In Which I Vote For All of the Above

I look at all of these approaches from the point of view of a climate-change person who is primarily concerned that we mitigate as fast as possible – that we reduce carbon emissions as fast as possible, with the ultimate steady state, if any, a secondary consideration for now.  Viewed in that light, I believe that each of these approaches is appropriate in a wide range of particular cases, and thus I am happy to “let a thousand flowers bloom” – i.e., encourage each of these movements.

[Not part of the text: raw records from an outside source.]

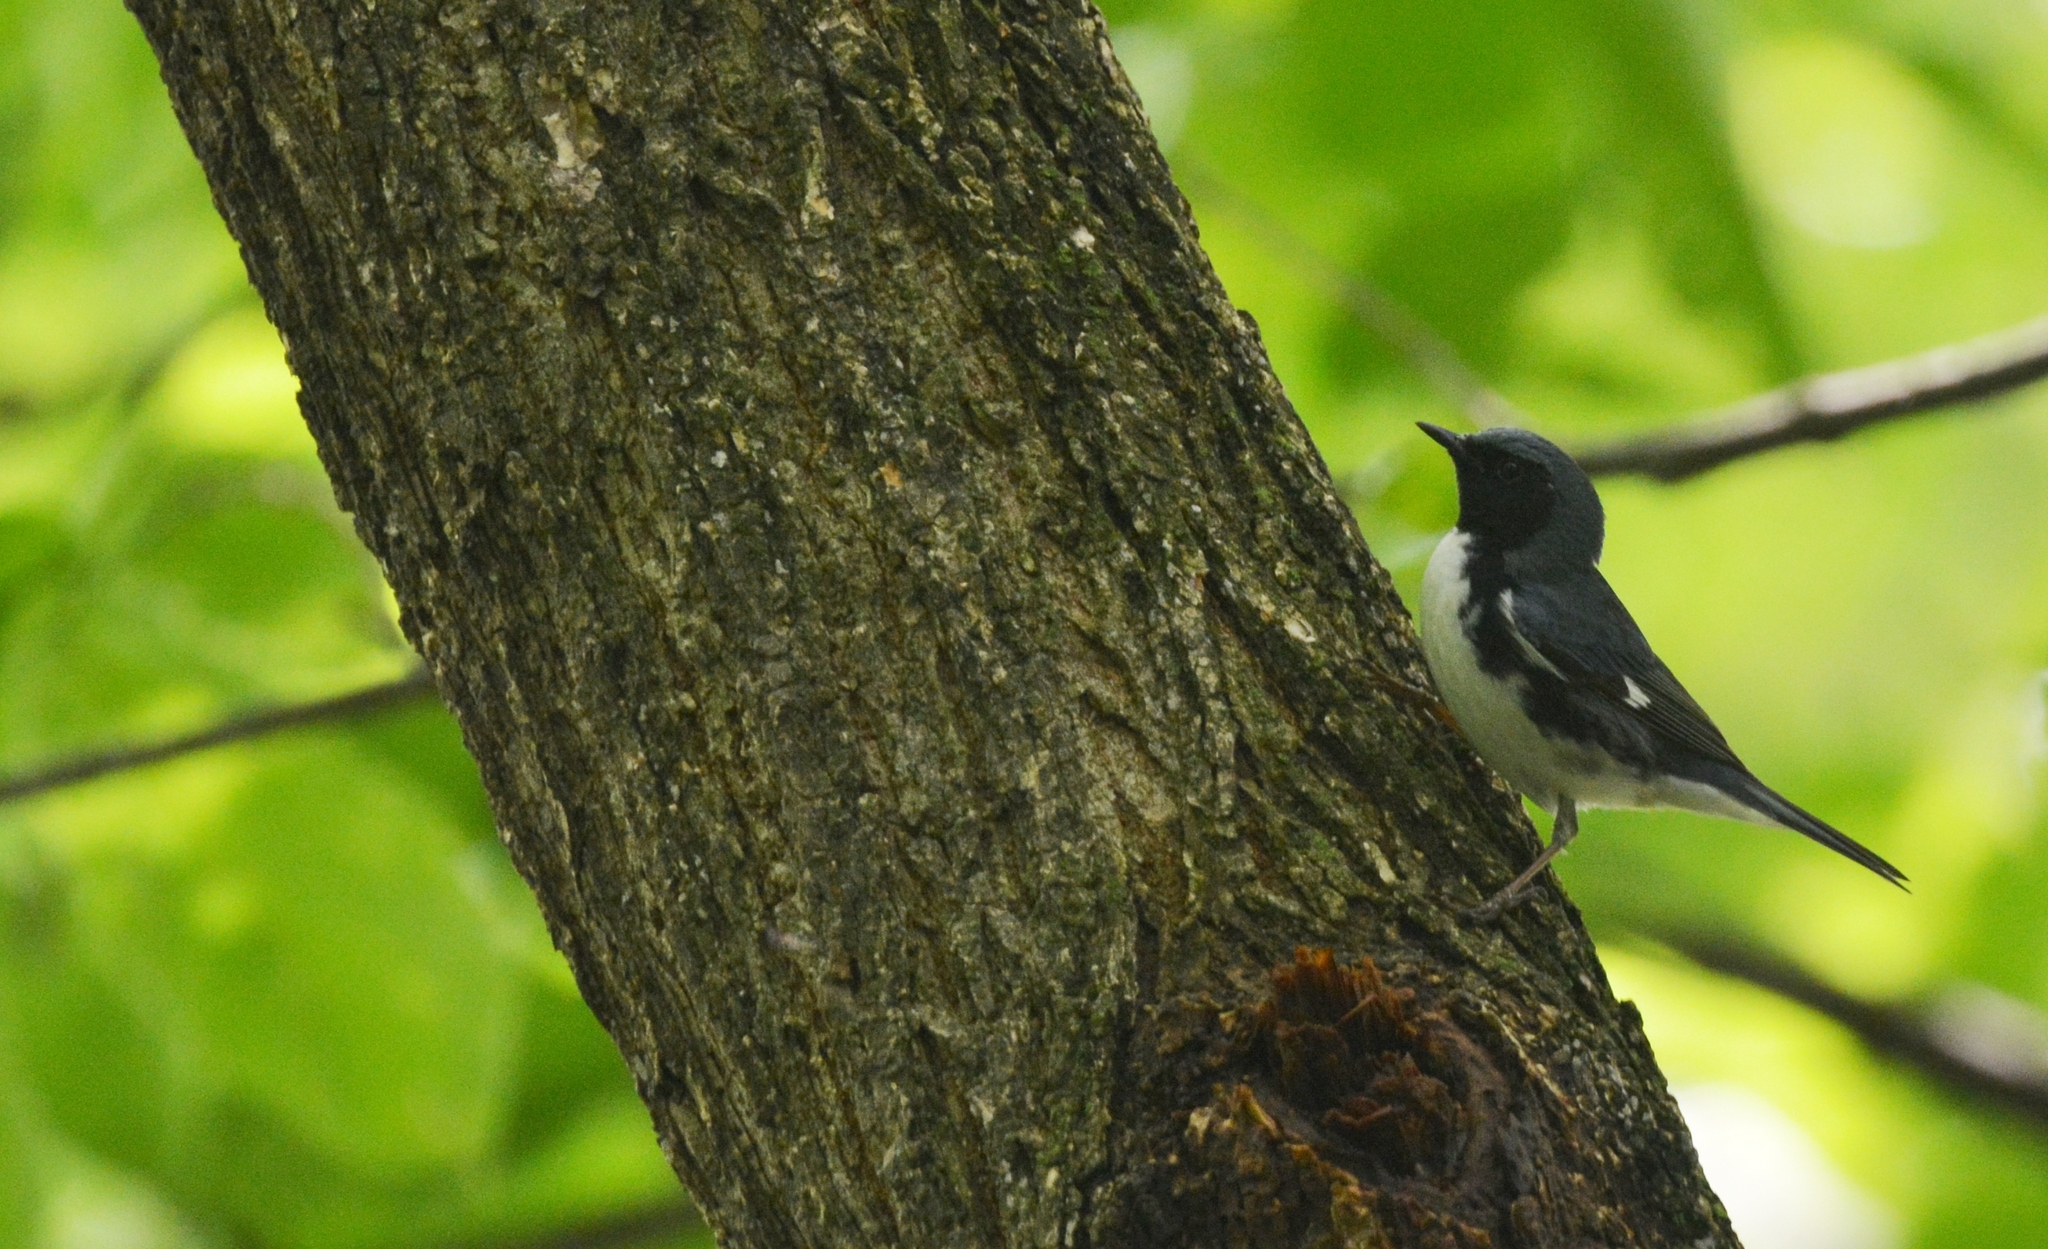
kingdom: Animalia
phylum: Chordata
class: Aves
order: Passeriformes
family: Parulidae
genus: Setophaga
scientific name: Setophaga caerulescens
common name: Black-throated blue warbler
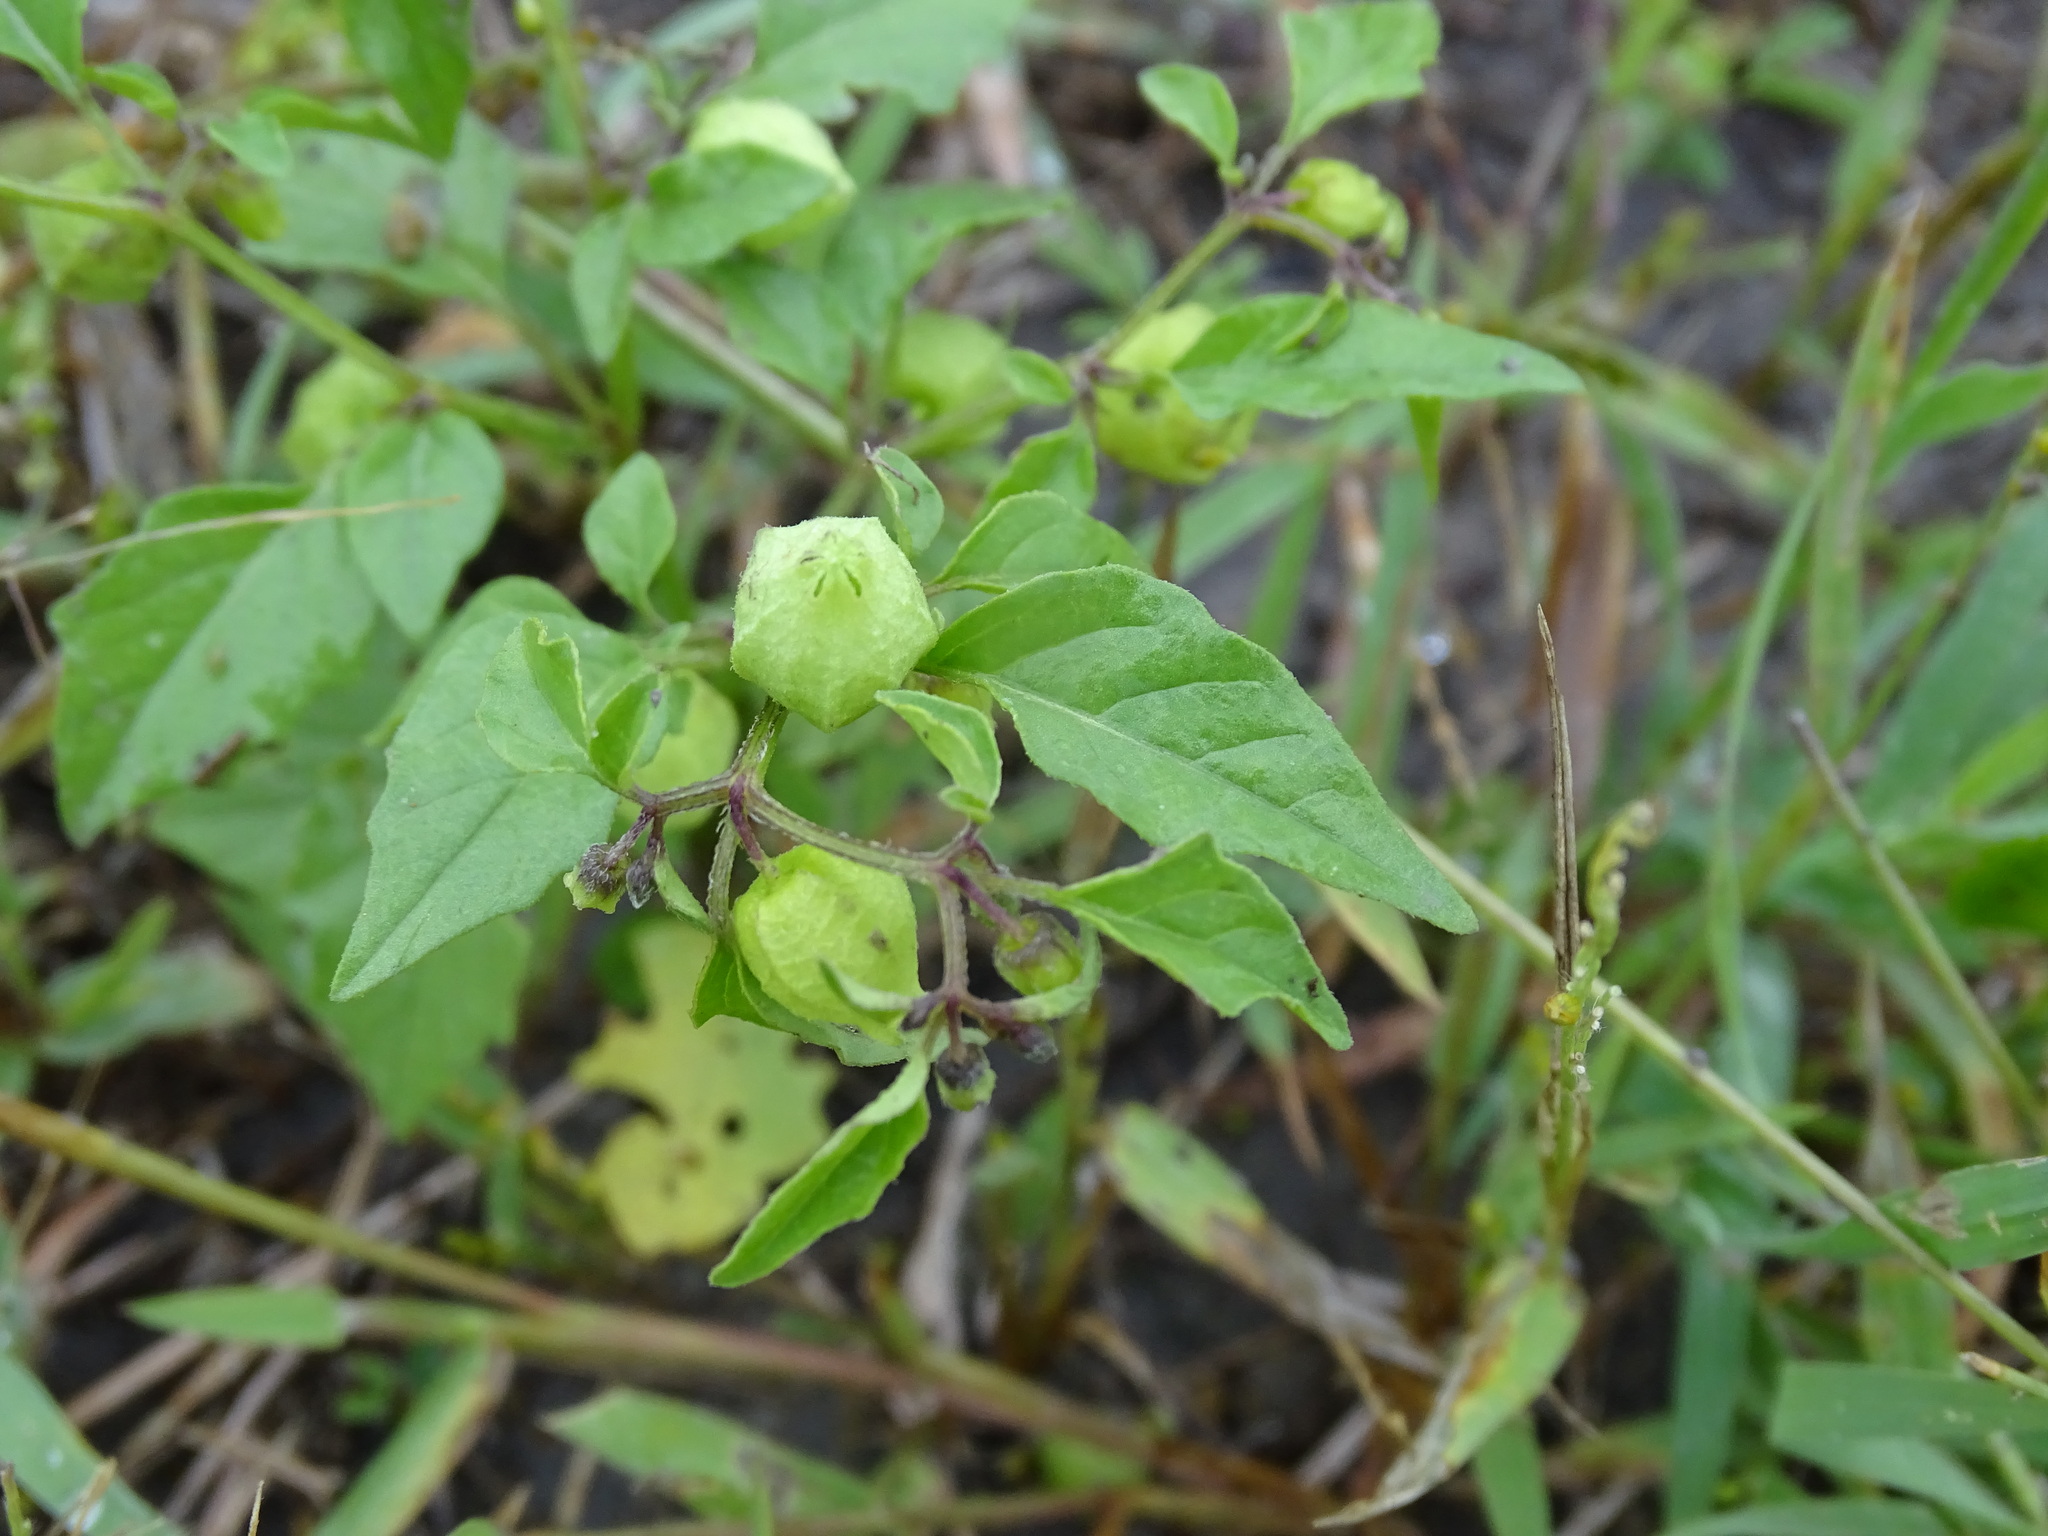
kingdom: Plantae
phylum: Tracheophyta
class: Magnoliopsida
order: Solanales
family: Solanaceae
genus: Physalis
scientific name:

At the same time, each time one of these movements comes into conflict with another, I think it is the right thing, not to commit to one side or another for the long term, but rather to establish rules of thumb for when a particular approach is most appropriate.  I would suggest that among these rules of thumb are:

·         When there are vested human interests in an area, pick the approach that impacts them least (but still minimizes carbon emissions)

·         Likewise, pick the approach that involves the quickest path to a healthy ecosystem (i.e., consider the needs of non-human animals and plants first)

·         Focus sustainability efforts on what seems irretrievably human-dominated – in other words, cities and their irreducible agricultural hinterland.  Since, in the foreseeable future, that comprises much more than half of humanity, but far less than a quarter of all of the land, that means both a human-designed and human-dominated ecology.

I would also bear in mind that each of these approaches, unlike mitigation, asks and tries to  answer the questions:  What do we want the world to be like if and when we cease our immature destruction of ecosystems and achieve a low-carbon-emissions world?  And, how can we ensure that we act maturely from now on and never again risk ourselves and our planet in this way?  For that reason, I would say that, while I would not prioritize any of these approaches over mitigation, they are every bit as important as adaptation to climate change’s effects.  If not more so.